RFR: JDK-8253001: [JVMCI] Add API for getting stacktraces independently of current thread

Wed Sep 23 19:56:49 UTC 2020

On Wed, 23 Sep 2020 18:54:33 GMT, Erik Österlund <eosterlund at openjdk.org> wrote:

>> Tuning in to provide some background on why Truffle needs this and why we spent a lot of time to stabilize this PR. If
>> we could have gone a different route we would have.
>> Truffle introduces the separation of guest and host language. As host language, we understand the Java host VM. This is
>> either HotSpot (relevant for this PR) or SubstrateVM (Native Image). Guest languages are interpreters implemented on
>> top of Truffle, like JavaScript, Ruby, or Python, but also Espresso our Java implementation based on Truffle.

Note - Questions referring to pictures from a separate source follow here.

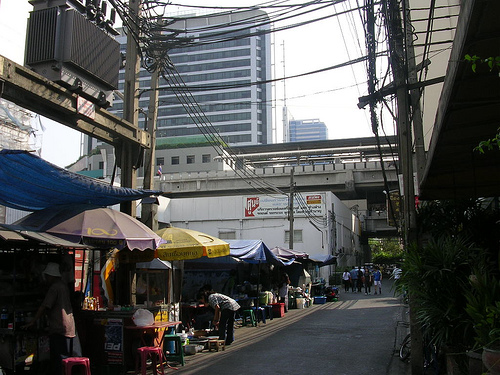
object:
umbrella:
[152, 224, 229, 262]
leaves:
[394, 274, 419, 289]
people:
[342, 268, 351, 294]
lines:
[146, 1, 386, 51]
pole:
[119, 0, 144, 216]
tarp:
[184, 238, 294, 267]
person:
[203, 290, 241, 346]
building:
[106, 180, 366, 293]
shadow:
[182, 298, 406, 375]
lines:
[179, 294, 361, 374]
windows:
[219, 232, 234, 239]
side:
[172, 192, 327, 300]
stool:
[137, 346, 165, 375]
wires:
[135, 49, 395, 97]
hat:
[42, 262, 62, 278]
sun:
[59, 304, 80, 337]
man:
[33, 261, 87, 363]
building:
[84, 8, 283, 169]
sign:
[242, 193, 326, 220]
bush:
[390, 140, 497, 373]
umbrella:
[9, 201, 165, 290]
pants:
[344, 280, 349, 291]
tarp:
[306, 253, 338, 268]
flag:
[157, 165, 162, 176]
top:
[153, 190, 338, 196]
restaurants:
[0, 200, 83, 375]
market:
[6, 157, 327, 374]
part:
[3, 305, 53, 342]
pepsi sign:
[8, 323, 14, 329]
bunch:
[393, 146, 500, 374]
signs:
[100, 316, 122, 361]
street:
[183, 292, 404, 374]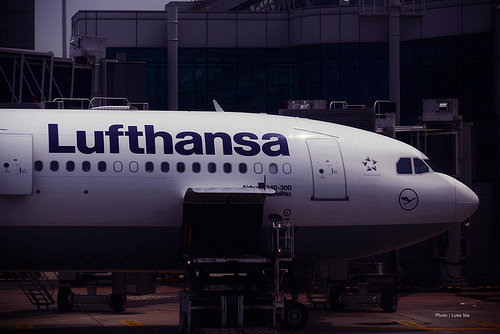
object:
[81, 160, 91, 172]
window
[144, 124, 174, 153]
letter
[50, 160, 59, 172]
window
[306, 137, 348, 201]
door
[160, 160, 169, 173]
window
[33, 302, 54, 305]
stairs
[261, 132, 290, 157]
letter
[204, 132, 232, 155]
letter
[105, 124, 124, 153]
blue letter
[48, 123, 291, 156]
lufthansa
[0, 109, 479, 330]
plane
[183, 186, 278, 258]
compartment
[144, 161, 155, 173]
window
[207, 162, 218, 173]
window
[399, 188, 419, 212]
logo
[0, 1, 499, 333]
hangar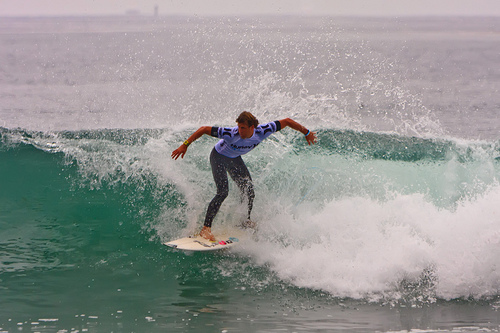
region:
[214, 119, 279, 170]
blue shirt worn by surfer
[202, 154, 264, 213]
black pants worn by person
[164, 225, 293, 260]
yellow surf board used by surfer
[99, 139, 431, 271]
frothy white wave under surfer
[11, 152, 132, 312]
greenish ocean water of wave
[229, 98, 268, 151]
man's short brown hair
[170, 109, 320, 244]
A surfer pretending to be a seagull.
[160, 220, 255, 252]
A surfboard being ridden.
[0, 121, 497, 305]
A breaking wave on a surfing beach.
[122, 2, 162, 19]
A ship and offshore platform.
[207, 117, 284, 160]
A polypropelene surfing shirt.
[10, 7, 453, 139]
Spray being thrown above a breaking wave.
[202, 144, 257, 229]
Poly-pro surfing trousers.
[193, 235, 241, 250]
Decals on a surfboard.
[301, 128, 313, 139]
A wristband being worn by a surfer.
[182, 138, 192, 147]
Sports watch and depth meter.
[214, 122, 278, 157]
The purple shirt the man is wearing.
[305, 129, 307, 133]
The blue bracelet on the man's wrist.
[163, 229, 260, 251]
The surfboard the man is riding.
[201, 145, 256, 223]
The pants the man is wearing.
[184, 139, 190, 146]
The yellow bracelet on the man's wrist.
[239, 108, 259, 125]
The man's short hair.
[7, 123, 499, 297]
The wave the man is riding.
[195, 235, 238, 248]
The design on the surfboard.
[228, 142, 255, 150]
The name on the front of the man's shirt.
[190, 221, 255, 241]
The feet of the man.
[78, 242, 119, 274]
white foam on water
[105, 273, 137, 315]
white foam on water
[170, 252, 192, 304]
white foam on water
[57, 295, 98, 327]
white foam on water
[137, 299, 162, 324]
white foam on water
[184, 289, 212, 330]
white foam on water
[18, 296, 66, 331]
white foam on water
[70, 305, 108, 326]
white foam on water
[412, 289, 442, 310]
white foam on water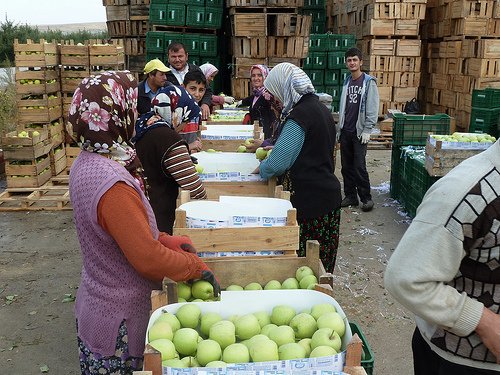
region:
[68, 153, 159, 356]
a lavender sweater vest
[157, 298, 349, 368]
a full box of green apples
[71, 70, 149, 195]
brown floral head wrap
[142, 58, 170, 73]
a yellow ball cap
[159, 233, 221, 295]
a pair of red and black gloves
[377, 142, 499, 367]
a light sweater with brown stained glass design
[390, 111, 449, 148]
green plastic crate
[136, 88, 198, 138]
a blue floral head wrap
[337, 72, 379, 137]
grey sweater shirt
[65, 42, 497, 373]
people sorting through apples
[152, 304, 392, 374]
wooden crate filled with fruit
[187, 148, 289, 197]
wooden crate filled with fruit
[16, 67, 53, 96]
wooden crate filled with fruit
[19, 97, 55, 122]
wooden crate filled with fruit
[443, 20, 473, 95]
stack of wooden crates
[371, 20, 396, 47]
stack of wooden crates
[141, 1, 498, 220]
Green crates stacked up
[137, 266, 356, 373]
A box of apples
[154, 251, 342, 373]
Light green apples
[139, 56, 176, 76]
A yellow ball cap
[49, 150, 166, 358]
A light purple long vest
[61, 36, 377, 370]
People sorting through boxes of apples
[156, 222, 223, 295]
Red and grey gloves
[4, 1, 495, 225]
Stacked wooden crates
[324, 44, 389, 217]
A guy standing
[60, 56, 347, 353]
Women wearing scarves over their heads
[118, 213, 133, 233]
woman wearing orange sweater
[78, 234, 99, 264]
woman wearing purple sweater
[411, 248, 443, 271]
man wearing off white sweater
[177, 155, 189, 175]
woman wearing plaid shirt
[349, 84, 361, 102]
white lettering on shirt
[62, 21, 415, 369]
the people are sorting fruit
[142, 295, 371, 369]
green apples in a box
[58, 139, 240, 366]
she is wearing a purple sweater vest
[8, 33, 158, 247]
wooden crates stacked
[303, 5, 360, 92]
green plastic crates are in a pile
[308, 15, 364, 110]
green plastic crates are in a stack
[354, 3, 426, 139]
a tall stack of wooden crates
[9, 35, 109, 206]
crates of apples are stacked high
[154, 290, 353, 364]
apples in the box.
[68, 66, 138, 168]
The person have scarf over head.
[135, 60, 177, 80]
The man is wearing a cap.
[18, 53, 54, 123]
Apples in the crates.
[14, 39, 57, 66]
wood crate is brown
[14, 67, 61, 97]
wood crate is brown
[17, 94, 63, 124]
wood crate is brown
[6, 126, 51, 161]
wood crate is brown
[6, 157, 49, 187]
wood crate is brown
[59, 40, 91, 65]
wood crate is brown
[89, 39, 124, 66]
wood crate is brown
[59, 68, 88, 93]
wood crate is brown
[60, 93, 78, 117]
wood crate is brown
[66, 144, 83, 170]
wood crate is brown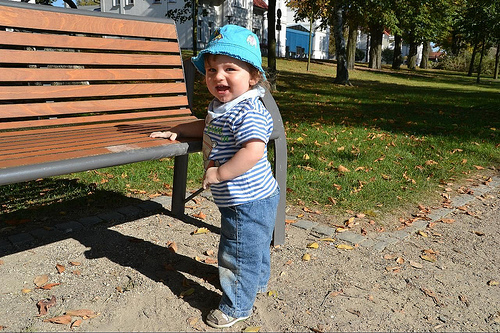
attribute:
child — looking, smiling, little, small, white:
[147, 20, 284, 331]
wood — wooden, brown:
[0, 1, 202, 168]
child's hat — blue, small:
[190, 22, 269, 81]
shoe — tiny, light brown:
[201, 307, 257, 329]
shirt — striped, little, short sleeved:
[200, 94, 280, 210]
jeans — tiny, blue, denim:
[214, 185, 283, 319]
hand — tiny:
[147, 126, 184, 142]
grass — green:
[1, 146, 207, 244]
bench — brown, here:
[2, 1, 289, 265]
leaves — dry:
[1, 76, 500, 327]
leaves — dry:
[2, 63, 498, 234]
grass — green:
[0, 34, 499, 250]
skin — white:
[148, 53, 281, 193]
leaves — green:
[169, 5, 499, 39]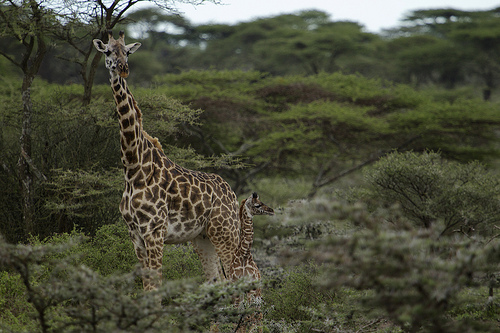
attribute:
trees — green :
[134, 22, 426, 252]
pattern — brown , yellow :
[141, 145, 189, 212]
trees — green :
[235, 79, 308, 143]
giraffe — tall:
[86, 43, 292, 325]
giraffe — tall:
[54, 20, 292, 330]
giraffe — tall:
[74, 18, 244, 308]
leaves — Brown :
[225, 52, 392, 173]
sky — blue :
[175, 7, 405, 62]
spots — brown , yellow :
[154, 179, 228, 228]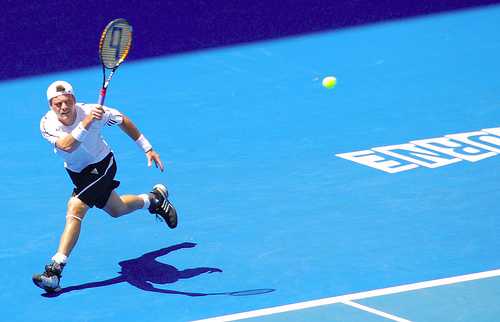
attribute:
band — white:
[132, 132, 152, 152]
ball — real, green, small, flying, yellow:
[321, 76, 339, 88]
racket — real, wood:
[98, 17, 133, 107]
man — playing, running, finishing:
[32, 81, 178, 294]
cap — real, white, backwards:
[48, 78, 76, 101]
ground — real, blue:
[223, 199, 251, 216]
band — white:
[137, 133, 153, 156]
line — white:
[346, 298, 411, 321]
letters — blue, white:
[334, 122, 499, 174]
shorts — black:
[67, 152, 122, 208]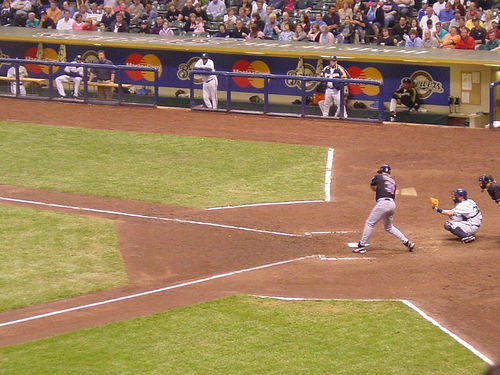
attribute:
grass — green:
[0, 121, 333, 208]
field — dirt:
[131, 200, 484, 314]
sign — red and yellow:
[235, 61, 270, 87]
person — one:
[437, 24, 469, 43]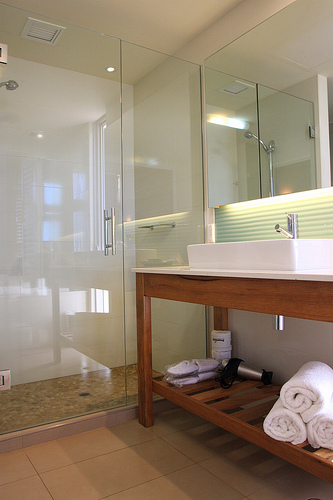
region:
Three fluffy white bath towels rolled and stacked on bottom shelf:
[262, 358, 330, 457]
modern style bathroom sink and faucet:
[177, 205, 331, 269]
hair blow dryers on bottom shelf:
[215, 350, 279, 389]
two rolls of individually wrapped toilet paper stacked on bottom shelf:
[207, 324, 236, 373]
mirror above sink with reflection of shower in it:
[112, 62, 331, 274]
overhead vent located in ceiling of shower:
[3, 12, 84, 56]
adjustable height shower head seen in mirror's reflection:
[238, 119, 278, 192]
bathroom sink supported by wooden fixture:
[121, 209, 331, 461]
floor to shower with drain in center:
[2, 359, 160, 433]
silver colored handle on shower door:
[100, 200, 118, 265]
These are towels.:
[271, 361, 330, 439]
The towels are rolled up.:
[266, 363, 331, 450]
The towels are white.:
[272, 357, 332, 448]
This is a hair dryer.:
[213, 342, 280, 392]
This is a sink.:
[196, 199, 322, 281]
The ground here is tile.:
[30, 439, 220, 497]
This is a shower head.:
[1, 74, 28, 105]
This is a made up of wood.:
[145, 378, 273, 431]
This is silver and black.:
[220, 361, 268, 383]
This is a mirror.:
[189, 85, 330, 202]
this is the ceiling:
[149, 6, 180, 28]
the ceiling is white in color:
[123, 8, 187, 32]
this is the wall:
[204, 33, 226, 45]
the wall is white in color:
[205, 28, 224, 41]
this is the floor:
[54, 448, 131, 487]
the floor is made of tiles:
[61, 436, 147, 490]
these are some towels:
[264, 361, 331, 444]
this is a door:
[20, 24, 127, 399]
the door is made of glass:
[16, 141, 67, 293]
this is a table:
[190, 268, 260, 413]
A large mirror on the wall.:
[203, 1, 330, 242]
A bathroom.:
[0, 2, 328, 498]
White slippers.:
[165, 357, 219, 385]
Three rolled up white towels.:
[264, 360, 332, 451]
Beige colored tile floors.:
[0, 400, 332, 498]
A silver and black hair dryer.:
[219, 355, 273, 388]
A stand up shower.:
[1, 2, 211, 432]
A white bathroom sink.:
[181, 236, 330, 272]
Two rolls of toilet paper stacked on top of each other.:
[211, 331, 230, 359]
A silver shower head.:
[241, 127, 284, 196]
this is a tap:
[271, 210, 300, 236]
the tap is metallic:
[273, 213, 300, 236]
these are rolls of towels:
[273, 371, 327, 445]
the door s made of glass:
[24, 74, 139, 400]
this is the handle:
[99, 203, 118, 251]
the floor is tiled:
[111, 444, 189, 490]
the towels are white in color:
[270, 375, 328, 438]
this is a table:
[183, 280, 216, 303]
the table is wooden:
[205, 391, 247, 419]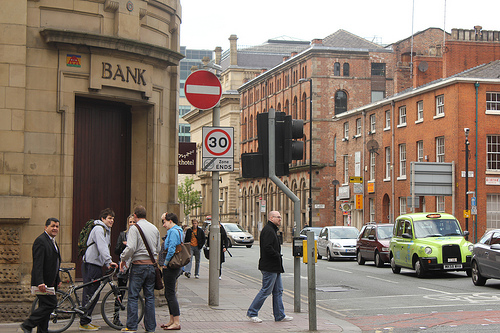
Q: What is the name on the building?
A: BANK.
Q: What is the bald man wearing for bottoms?
A: Jeans.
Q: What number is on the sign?
A: 30.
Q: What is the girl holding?
A: A purse.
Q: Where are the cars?
A: In the street.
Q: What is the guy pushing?
A: A bicycle.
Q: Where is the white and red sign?
A: On the pole.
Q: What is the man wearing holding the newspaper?
A: A suit.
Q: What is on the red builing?
A: A red building with lots of windows.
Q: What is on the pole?
A: Street signs on a pole.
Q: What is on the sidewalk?
A: Group of people on the sidewalk.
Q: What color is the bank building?
A: Tan.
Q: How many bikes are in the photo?
A: 1.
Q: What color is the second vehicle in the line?
A: Green.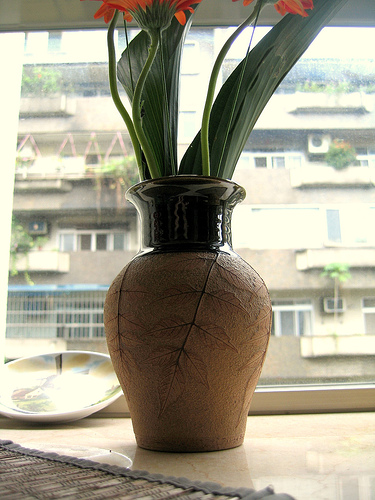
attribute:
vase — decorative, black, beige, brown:
[102, 176, 273, 453]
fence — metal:
[7, 292, 110, 363]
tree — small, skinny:
[321, 262, 354, 323]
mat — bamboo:
[0, 440, 296, 498]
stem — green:
[131, 30, 165, 179]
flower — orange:
[91, 0, 200, 35]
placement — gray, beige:
[1, 430, 296, 497]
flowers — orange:
[317, 123, 363, 156]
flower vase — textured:
[101, 170, 272, 453]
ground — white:
[299, 57, 344, 85]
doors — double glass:
[75, 233, 113, 253]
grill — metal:
[5, 291, 106, 338]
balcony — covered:
[4, 285, 109, 355]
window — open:
[1, 14, 371, 385]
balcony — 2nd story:
[12, 247, 73, 272]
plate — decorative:
[2, 348, 127, 427]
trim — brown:
[0, 437, 299, 499]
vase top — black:
[125, 174, 249, 253]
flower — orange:
[231, 0, 318, 17]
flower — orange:
[91, 0, 202, 25]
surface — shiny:
[0, 407, 374, 499]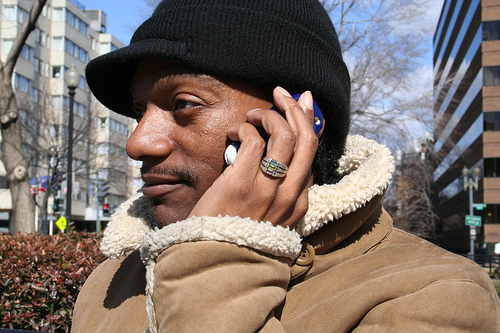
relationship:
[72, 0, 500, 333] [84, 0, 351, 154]
man wearing cap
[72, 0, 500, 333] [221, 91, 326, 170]
man holding phone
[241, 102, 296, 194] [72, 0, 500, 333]
finger on man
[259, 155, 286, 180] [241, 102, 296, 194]
ring on finger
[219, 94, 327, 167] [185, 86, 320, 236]
cell phone in hand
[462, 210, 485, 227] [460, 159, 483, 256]
sign on pole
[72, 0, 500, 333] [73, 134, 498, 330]
man wearing coat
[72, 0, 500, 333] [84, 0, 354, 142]
man wearing cap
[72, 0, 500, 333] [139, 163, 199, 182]
man has mustache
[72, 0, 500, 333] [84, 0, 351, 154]
man wears cap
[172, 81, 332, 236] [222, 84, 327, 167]
hand holds cell phone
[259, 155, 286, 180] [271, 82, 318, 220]
ring on finger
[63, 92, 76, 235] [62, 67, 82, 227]
pole with streetlamp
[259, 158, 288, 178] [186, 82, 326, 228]
ring on hand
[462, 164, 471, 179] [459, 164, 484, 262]
light on pole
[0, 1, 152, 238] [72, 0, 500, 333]
building to man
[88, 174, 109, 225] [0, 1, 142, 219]
lights in front building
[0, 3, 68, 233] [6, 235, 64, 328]
tree behind bush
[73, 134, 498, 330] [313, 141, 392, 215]
coat has wool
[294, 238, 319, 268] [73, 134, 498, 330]
button in a coat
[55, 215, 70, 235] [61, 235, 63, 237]
sign in a pole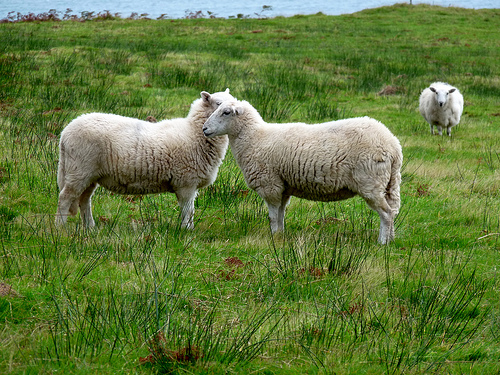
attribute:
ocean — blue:
[104, 1, 161, 20]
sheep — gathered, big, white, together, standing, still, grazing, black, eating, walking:
[52, 72, 412, 244]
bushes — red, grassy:
[117, 295, 206, 362]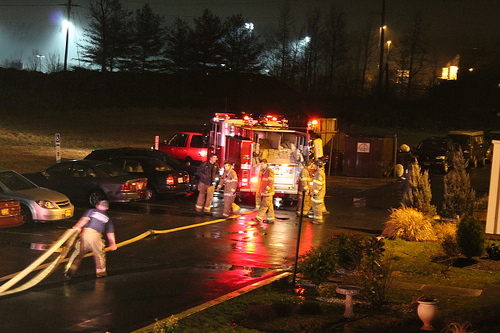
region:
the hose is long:
[4, 205, 264, 295]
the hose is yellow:
[1, 197, 258, 304]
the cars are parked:
[1, 137, 196, 233]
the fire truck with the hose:
[195, 109, 327, 214]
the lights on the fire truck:
[201, 110, 328, 140]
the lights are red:
[243, 110, 318, 132]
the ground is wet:
[158, 220, 288, 278]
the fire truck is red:
[203, 108, 340, 224]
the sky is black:
[443, 10, 476, 33]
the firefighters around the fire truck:
[195, 148, 357, 220]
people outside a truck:
[171, 141, 330, 206]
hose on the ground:
[137, 213, 205, 253]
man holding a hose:
[55, 188, 135, 285]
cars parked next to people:
[81, 139, 181, 216]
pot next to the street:
[407, 281, 441, 331]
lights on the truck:
[251, 106, 289, 141]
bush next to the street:
[445, 211, 487, 258]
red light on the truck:
[235, 106, 262, 132]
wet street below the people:
[145, 244, 216, 292]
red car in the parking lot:
[166, 131, 205, 164]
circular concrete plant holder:
[413, 294, 439, 329]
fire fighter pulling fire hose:
[63, 197, 118, 282]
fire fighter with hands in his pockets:
[196, 152, 221, 216]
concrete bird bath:
[333, 282, 358, 322]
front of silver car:
[1, 166, 76, 221]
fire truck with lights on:
[206, 109, 311, 208]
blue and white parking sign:
[53, 131, 63, 162]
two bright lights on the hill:
[438, 63, 458, 82]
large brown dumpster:
[335, 131, 393, 176]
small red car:
[151, 128, 209, 169]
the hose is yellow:
[43, 247, 55, 274]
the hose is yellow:
[39, 257, 55, 273]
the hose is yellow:
[27, 256, 47, 284]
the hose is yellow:
[49, 248, 64, 273]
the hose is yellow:
[20, 254, 60, 304]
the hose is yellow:
[11, 263, 44, 291]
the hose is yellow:
[9, 266, 64, 313]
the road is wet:
[190, 235, 301, 319]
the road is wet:
[215, 240, 255, 297]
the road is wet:
[143, 177, 225, 268]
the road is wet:
[185, 255, 253, 317]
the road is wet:
[196, 188, 274, 266]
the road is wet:
[146, 171, 276, 289]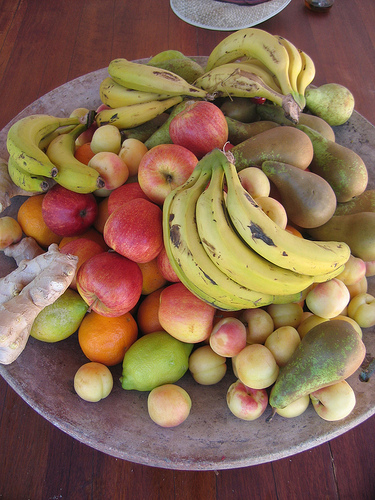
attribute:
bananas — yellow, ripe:
[161, 149, 348, 311]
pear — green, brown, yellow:
[265, 319, 367, 425]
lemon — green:
[120, 330, 196, 392]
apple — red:
[102, 197, 164, 264]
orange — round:
[77, 307, 141, 366]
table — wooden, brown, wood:
[1, 2, 370, 495]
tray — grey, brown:
[0, 54, 374, 473]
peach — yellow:
[73, 361, 115, 403]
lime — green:
[30, 288, 90, 342]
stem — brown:
[266, 406, 276, 421]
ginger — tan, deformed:
[0, 236, 79, 365]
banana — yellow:
[46, 122, 106, 193]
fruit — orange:
[18, 194, 61, 249]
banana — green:
[6, 114, 72, 178]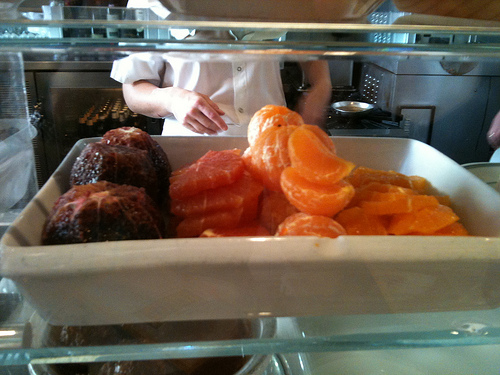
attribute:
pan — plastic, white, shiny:
[13, 237, 499, 319]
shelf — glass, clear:
[32, 321, 499, 361]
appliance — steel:
[394, 63, 491, 144]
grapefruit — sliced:
[172, 150, 264, 234]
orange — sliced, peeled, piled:
[370, 167, 456, 235]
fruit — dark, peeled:
[46, 180, 160, 239]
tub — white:
[0, 120, 35, 204]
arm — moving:
[128, 80, 166, 118]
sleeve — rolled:
[119, 59, 154, 79]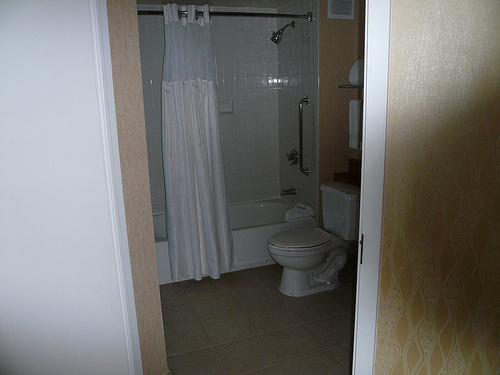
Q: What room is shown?
A: Bathroom.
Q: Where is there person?
A: Taking photo.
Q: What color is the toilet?
A: White.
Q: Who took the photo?
A: Homeowner.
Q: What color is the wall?
A: Tan.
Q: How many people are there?
A: Zero.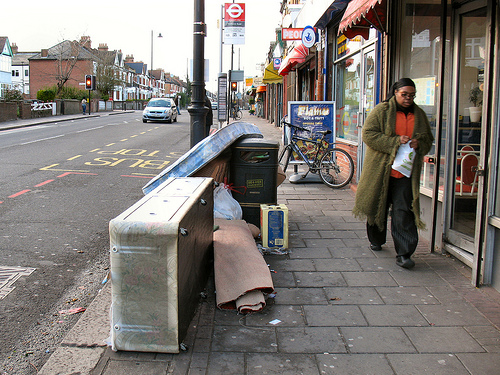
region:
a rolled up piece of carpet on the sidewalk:
[213, 219, 273, 314]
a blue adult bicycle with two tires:
[278, 118, 355, 187]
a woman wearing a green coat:
[354, 75, 434, 270]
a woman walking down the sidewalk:
[356, 77, 434, 272]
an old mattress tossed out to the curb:
[140, 119, 264, 195]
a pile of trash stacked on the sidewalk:
[110, 118, 289, 353]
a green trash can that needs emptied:
[232, 135, 277, 230]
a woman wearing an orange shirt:
[355, 77, 433, 269]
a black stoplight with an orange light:
[83, 73, 96, 114]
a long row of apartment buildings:
[24, 35, 191, 114]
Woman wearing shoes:
[359, 234, 433, 271]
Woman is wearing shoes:
[369, 232, 414, 272]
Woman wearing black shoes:
[363, 236, 418, 273]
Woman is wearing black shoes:
[365, 234, 418, 271]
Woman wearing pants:
[364, 171, 420, 258]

Truffle
>> uses Graal and JVMCI to optimize these guest languages to optimized machine code using a technique called the first
>> Futamura projection. This Graal compilation is limited to JDKs that provide JVMCI APIs.  In Truffle we use the notion
>> of guest and host stack frames. Guest stack frames represent a method activation in the guest language and host stack
>> frames represent host Java method activations. A guest stack frame consists of the caller location  and guest local
>> variables.  Truffle languages need to access guest frames of the current thread to construct a stack trace or to lazily
>> access variables in a parent guest frame. There are two techniques to do this: 1. Have a separate stack data structure
>> on the heap that keeps track of the guest frames for each thread. 2. Walk the live local variables in Java host frames
>> to access the guest frame and caller location.  We use the technique (1) to implement Truffle guest stack traces on a
>> JVM without JVMCI support. This is pretty simple and allows us to walk the guest stack for any thread we need. But,
>> there are downsides with this:
>> * For each method invocation we have additional overhead for maintaining the extra heap data structure.
>> * The frame object always escapes the current compilation scope and can therefore not be escape analyzed by Graal.
>> 
>> Both of these issues are deal-breakers, performance-wise. With Truffle we want to be competitive with other specialized
>> VMs, so technique (1) is not good enough. JVMCI currently exposes stack walking APIs for Truffle that allows us to
>> access the host frame local variables of the current thread. This allows us to lazily reconstruct the guest frames from
>> the host frames from certain known and live local variables. We also have special logic to reconstruct read-only guest
>> frames from optimized Truffle+Graal compiled methods without the need to invalidate the optimized code.  We are using
>> the technique (2) successfully for many years, but now with the growing maturity of Truffle we have new requirements:
>> 1. We need to be able to walk all the root pointers of a guest language. This includes all active guest frames. This is
>> needed to allow languages to walk all live objects (e.g. Ruby needs that) and to compute the size of the live objects
>> of a truffle language. 2. We need to be able to read locals from other threads to produce the guest stack trace of
>> other threads in the Truffle debugger.  This was not a big issue before, because we were mostly dealing with
>> single-threaded languages (JavaScript).  The Truffle debugger should not be confused with the Java host debugger. The
>> Truffle debugger works based on the Truffle instrumentation framework and cannot debug Java host code. It only shows
>> guest stack frames and statements and is entirely agnostic to which Java methods were used to implement it and on which
>> Java VM it runs on. It is entirely built with Java, without the use of JVMTI, this allows us to debug guest code
>> without having the Java debugger attached. It allows us to on-demand enable debugging in a production scenario when it
>> is needed and only for a guest language instance that needs it without slowing down other code in host VM (e.g. in an
>> app server). Truffle debugging works on SubstrateVM (native-image) which has currently no support for JVMTI. Enabling
>> and not using the debugger also comes without any peak performance overhead (some memory and warmup overhead).  To
>> summarize: 1. We cannot use the StackWalker API as it does not allow us to access local variables. 2. We cannot
>> manually allocate extra objects for guest language frames, as this would hurt performance. 3. We cannot use JVMTI
>> because: 3a. We need it to implement language features, not just debugger features. 3b. There is no way to enable it on
>> demand for an individual guest application (we run multiple guest applications per host VM).  3c. There is no Java API
>> that allows it be used in the same process.  Therefore our best idea was to introduce this new JVMCI API. We are of
>> course open to other suggestions, if they solve our problem. This is also not an entirely new feature, this PR is an
>> extension to the existing JVMCI functionality to walk the stack frames with local variable access.  I hope these
>> clarifications were helpful.
>
> java.lang.StackWalker does expose locals as well. What am I missing?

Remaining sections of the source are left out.